Quelques années plus tard, la recherche de Favreau et Hurtubise met en évidence que « la pratique de l’organisation communautaire est en renouvellement » (Favreau et Hurtubise, 1993 : 76). Parmi les changements, une importance accrue de la concertation les « amène à travailler avec des représentants d’organismes hétérogènes et à revoir les stratégies d’intervention » (Idem : 85). Les tables de concertation sectorielles ou thématiques se multiplient, en raison de la spécialisation plus poussée de l’action communautaire autonome, mais aussi parce que certaines problématiques plus complexes, notamment l’appauvrissement provoqué par la crise économique et l’affaiblissement des ressources budgétaires de l’État, appellent de nouveaux modes d’intervention :

Ainsi la concertation, qui est un moyen d’affronter certains problèmes, constitue-t-elle également un dossier de travail ayant ses exigences propres : faire travailler ensemble des organismes dont les orientations et les objectifs ne coïncident pas toujours, trouver le point de consensus qui incite à additionner les forces, savoir négocier et faire accepter les désaccords sans tomber dans les affrontements stériles. (Favreau et Hurtubise, 1993 : 80)

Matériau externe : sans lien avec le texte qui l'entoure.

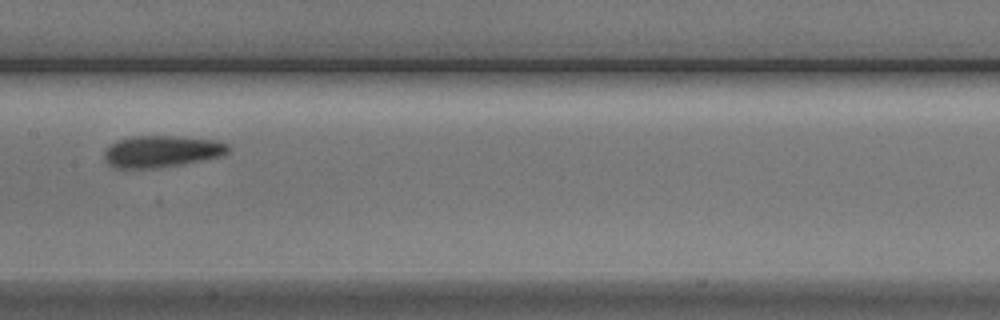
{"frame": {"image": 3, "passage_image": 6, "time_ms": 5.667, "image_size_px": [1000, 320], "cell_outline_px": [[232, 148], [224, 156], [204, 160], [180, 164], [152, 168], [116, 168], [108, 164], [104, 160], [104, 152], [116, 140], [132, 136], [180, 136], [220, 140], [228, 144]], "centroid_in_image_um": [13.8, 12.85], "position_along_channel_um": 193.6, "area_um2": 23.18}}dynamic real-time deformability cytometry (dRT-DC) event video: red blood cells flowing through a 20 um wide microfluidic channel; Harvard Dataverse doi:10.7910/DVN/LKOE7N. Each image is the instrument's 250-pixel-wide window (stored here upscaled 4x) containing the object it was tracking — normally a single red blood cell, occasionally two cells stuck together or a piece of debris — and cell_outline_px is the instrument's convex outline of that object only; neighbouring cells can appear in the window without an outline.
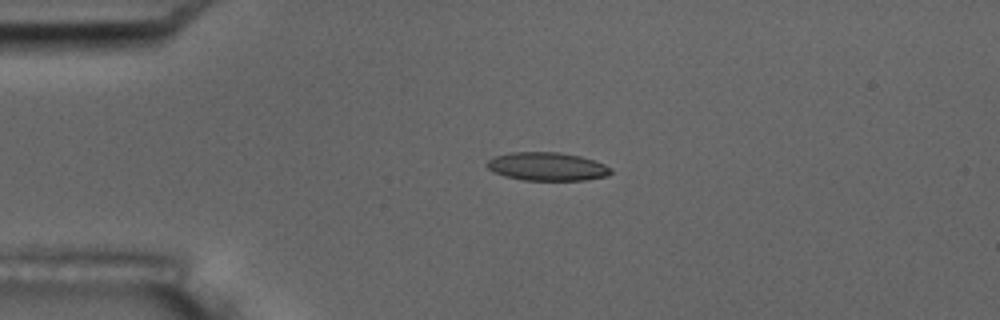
{"species": "common noctule bat (a hibernating species)", "species_latin": "Nyctalus noctula", "temperature_condition": "room temperature", "stored_images_in_passage": 2, "camera_frame_rate_fps": 3000, "um_per_image_px": 0.085, "animal": {"sex": "male", "body_mass_g": 17.5, "forearm_length_mm": 52.3}, "frame": {"image": 1, "passage_image": 1, "time_ms": 0.0, "image_size_px": [1000, 320], "cell_outline_px": [[612, 172], [608, 176], [584, 180], [524, 180], [504, 176], [492, 172], [484, 164], [488, 160], [496, 156], [512, 152], [560, 152], [580, 156], [604, 164], [612, 168]], "centroid_in_image_um": [46.49, 14.16], "position_along_channel_um": 38.5, "area_um2": 20.52}}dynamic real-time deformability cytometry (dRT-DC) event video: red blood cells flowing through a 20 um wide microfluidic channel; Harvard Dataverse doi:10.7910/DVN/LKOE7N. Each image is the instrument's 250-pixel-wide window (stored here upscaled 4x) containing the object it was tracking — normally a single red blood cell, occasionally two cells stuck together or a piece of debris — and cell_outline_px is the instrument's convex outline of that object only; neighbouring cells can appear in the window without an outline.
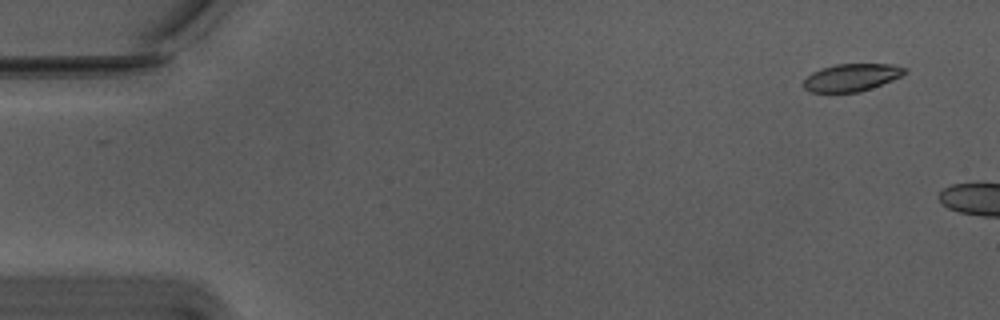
{"species": "Egyptian fruit bat (a non-hibernating species)", "species_latin": "Rousettus aegyptiacus", "temperature_condition": "warm", "stored_images_in_passage": 10, "camera_frame_rate_fps": 3000, "um_per_image_px": 0.085, "animal": {"sex": "male"}, "frame": {"image": 1, "passage_image": 4, "time_ms": 1.0, "image_size_px": [1000, 320], "cell_outline_px": [[908, 72], [892, 80], [860, 92], [812, 92], [804, 88], [804, 80], [812, 72], [836, 64], [892, 64], [908, 68]], "centroid_in_image_um": [72.42, 6.58], "position_along_channel_um": 12.6, "area_um2": 16.07}}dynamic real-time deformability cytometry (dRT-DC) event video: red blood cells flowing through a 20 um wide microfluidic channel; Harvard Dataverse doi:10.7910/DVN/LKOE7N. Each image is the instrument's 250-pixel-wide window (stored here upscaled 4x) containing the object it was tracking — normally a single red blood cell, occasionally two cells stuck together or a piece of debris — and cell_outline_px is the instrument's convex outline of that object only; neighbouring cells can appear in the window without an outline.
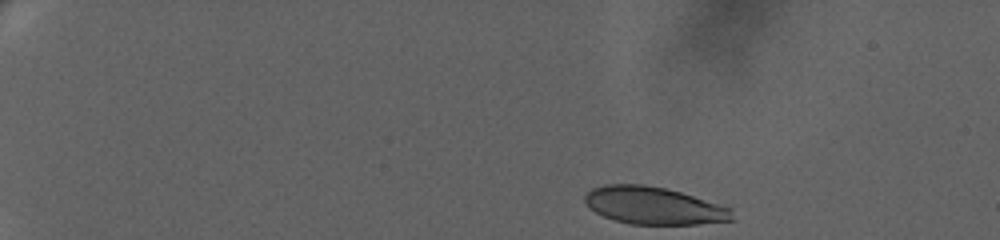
{"species": "human", "species_latin": "Homo sapiens", "temperature_condition": "warm", "stored_images_in_passage": 56, "camera_frame_rate_fps": 3000, "um_per_image_px": 0.085, "donor": {"sex": "female"}, "frame": {"image": 1, "passage_image": 1, "time_ms": 0.0, "image_size_px": [1000, 240], "cell_outline_px": [[736, 220], [696, 224], [632, 224], [616, 220], [604, 216], [588, 208], [584, 200], [584, 196], [592, 188], [604, 184], [644, 184], [664, 188], [680, 192], [732, 208]], "centroid_in_image_um": [55.58, 17.48], "position_along_channel_um": 29.4, "area_um2": 32.14}}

Jusqu’au milieu des années 2000, la recherche sur l’organisation communautaire au Québec marque une pause, les réflexions sur le métier se cantonnant dans les activités du RQIIAC. Reprenant en 2004 l’enquête réalisée par Hurtubise et al. (1989), Comeau et al. (2008) confirment les conclusions de Favreau et Hurtubise

(1993) : parmi 11 courants stratégiques proposés par les chercheurs, c’est celui de la concertation qui vient largement en tête avec 33,9 % des mentions (Comeau et al., 2008 : 48). La recherche identifie aussi d’autres

caractéristiques qui interpellent les compétences relationnelles des OC. C’est le cas notamment de l’intervention en contexte de ruralité qui « suppose : 1) des modèles d’intervention fortement inspirés du développement local ; 2) des rapports interpersonnels de proximité ; et 3) une incitation à concevoir une pratique de l’organisation communautaire plutôt consensuelle » (Idem : 148).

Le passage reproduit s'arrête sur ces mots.